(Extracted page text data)
-- Opening Marker --

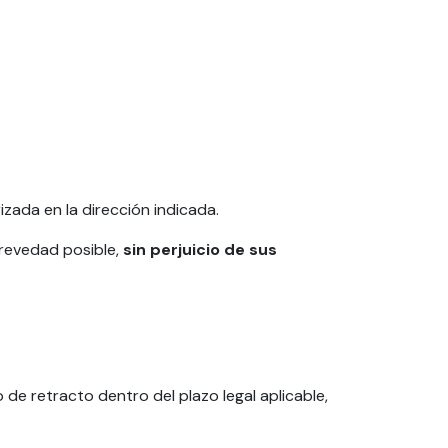
zada en la dirección indicada.
brevedad posible,
sin perjuicio de sus
 de retracto dentro del plazo legal aplicable,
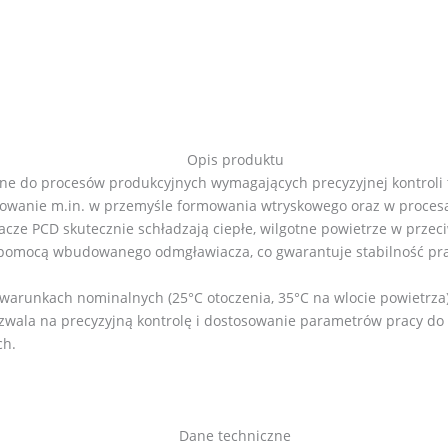
Opis produktu
e do procesów produkcyjnych wymagających precyzyjnej kontroli 
sowanie m.in. w przemyśle formowania wtryskowego oraz w proces
acze PCD skutecznie schładzają ciepłe, wilgotne powietrze w przec
 pomocą wbudowanego odmgławiacza, co gwarantuje stabilność pra
warunkach nominalnych (25°C otoczenia, 35°C na wlocie powietrza
wala na precyzyjną kontrolę i dostosowanie parametrów pracy do 
ch.
Dane techniczne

-- Closing Marker --

**What you need to do**
Above are records with pictures; repeat them exactly, but without the pictures.

**Written reply**
zada en la dirección indicada.
brevedad posible,
sin perjuicio de sus
 de retracto dentro del plazo legal aplicable,
Opis produktu
e do procesów produkcyjnych wymagających precyzyjnej kontroli 
sowanie m.in. w przemyśle formowania wtryskowego oraz w proces
acze PCD skutecznie schładzają ciepłe, wilgotne powietrze w przec
 pomocą wbudowanego odmgławiacza, co gwarantuje stabilność pra
warunkach nominalnych (25°C otoczenia, 35°C na wlocie powietrza
wala na precyzyjną kontrolę i dostosowanie parametrów pracy do 
ch.
Dane techniczne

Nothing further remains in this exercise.